Hernáez R et al. [5] compared coronary risk in Spanish T2DM subjects using Spanish scale REGICOR and UKPDS risk engines. REGICOR equation included variables sex, age, presence or absence of T2DM, smoking, systolic an diastolic blood pressures, total cholesterol and high density cholesterol levels for risk assessment. UKPDs risk engine included age, sex, ethnic group, systolic blood pressure, smoking, duration of diabetes, total cholesterol, HDL, glycosylated haemoglobin (HbA1c) and presence of atrial fibrillation. They observed 10 year coronary risk was more with UKPDS engine than REGICOR equation scale (15.7+/-8.4% versus 5.8+/- 2.5% respectively). This signifies the importance of duration of diabetes, glycemic status and presence of atrial fibrillation in risk stratification of T2DM patients [5]. Brazilian study reported high risk of CHD (>20% in 10 years) and risk more among males in comparison with females. They estimated CV risk by recording variables age, sex, blood pressure, duration of diabetes, body mass index, lipid profile parameters, fasting and postprandial blood glucose levels, HbA1c, microalbuminuria, fundoscopy and presence or absence of diabetic foot among 1382 T2DM participants. In this cohort, estimated CV risk correlated with lipid profile and microvascular complications, but weakly glycemic control [6]. This emphasizes the significance of aggressive management of non-glycemic cardiovascular risk factors along with glycemic control. This includes control of hypertension, use of aspirin and lipid lowering drugs depending upon CV risk score. Along with pharmacological management, therapeutic lifestyle change with behaviour modification, self-management support and long term follow up for control of glycemic status and CV risk is required.
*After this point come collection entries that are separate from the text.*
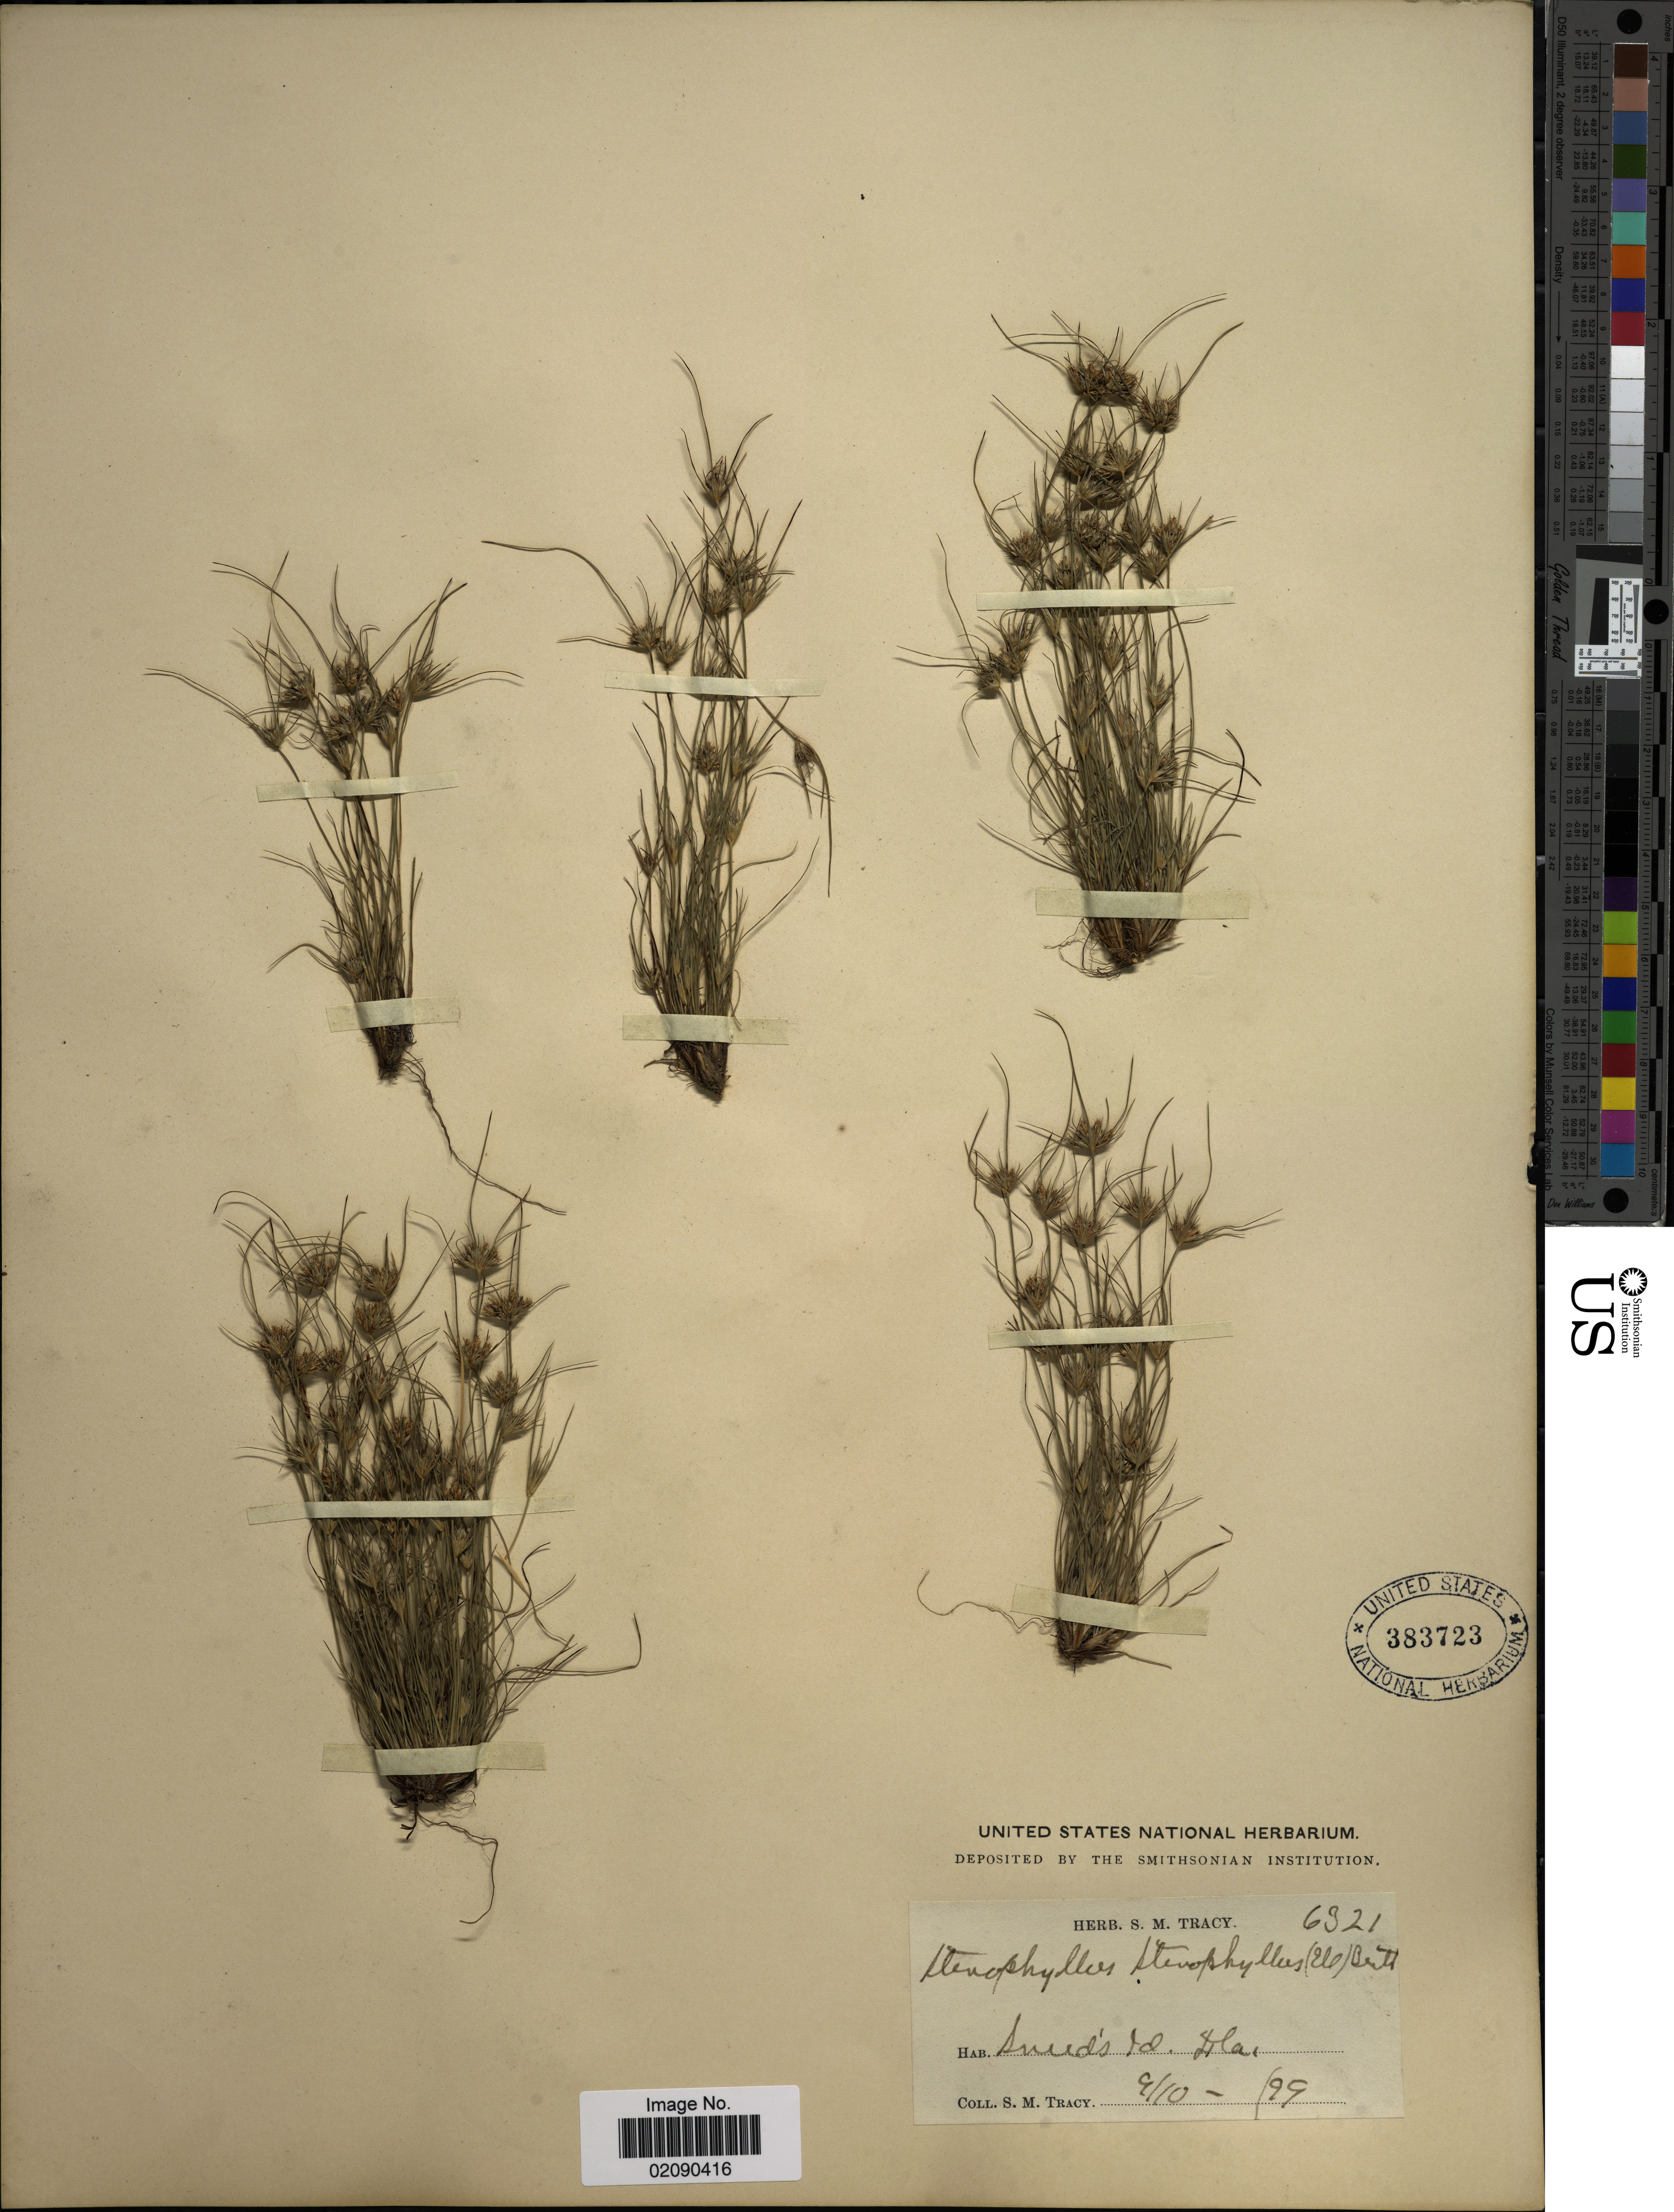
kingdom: Plantae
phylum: Tracheophyta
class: Liliopsida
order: Poales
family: Cyperaceae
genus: Bulbostylis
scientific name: Bulbostylis stenophylla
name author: (Elliott) C.B. Clarke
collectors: S. M. Tracy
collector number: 6321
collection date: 1899-09-10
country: United States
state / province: Florida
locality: Sneed's Id.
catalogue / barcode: US 383723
Role of various emerging non-traditional novel CV risk factors has been widely studied in the development of CVD among diabetics. One of the study included estimation of 23 biomarkers to improve prediction of CV risk in 1002 T2DM subjects from SMART and EPIC-NL study. They found combination of N-terminal prohormane B type natriuretic peptide; osteopontin and MMP3 improved CV risk estimation than traditional risk factors. [7] But novel biomarkers estimation for CV risk prediction has limitation of financial constrain especially in developing and undeveloped countries. Findings of the meta-analysis and systematic review by Bulugahapitiya and associates did not support the hypothesis that says diabetes is equivalent to CAD. Patients with T2DM without previous myocardial infarction had 43% less risk of developing CAD than non-diabetics with myocardial infarction [8]. Myocardial perfusion scintigraphy and coronary artery calcium imaging are also used and found to be superior to conventional cardiac risk factors to detect subclinical CAD and improve risk stratification among T2DM patients [9]. But availability of the techniques and cost effectiveness are limiting factors for including them as routine screening tools.

CVD accounts for substantial morbidity and mortality among T2DM patients. More than 65% of diabetics die because of CVD [10]. Hence while managing T2DM clinicians should target aggressively CV risk factors along with glossocentric treatment. T2DM is a complicated clinical entity that significantly affects quality of life and survival of the patients particularly with respect to cardiac complications. So early screening and identification of high risk individuals and implementing aggressive preventive interventions will minimize the burden of the disease. Risk estimation will become more relevant if risk scales developed with modifiable, feasible, cost effective, sensitive, validated variables for appropriate population.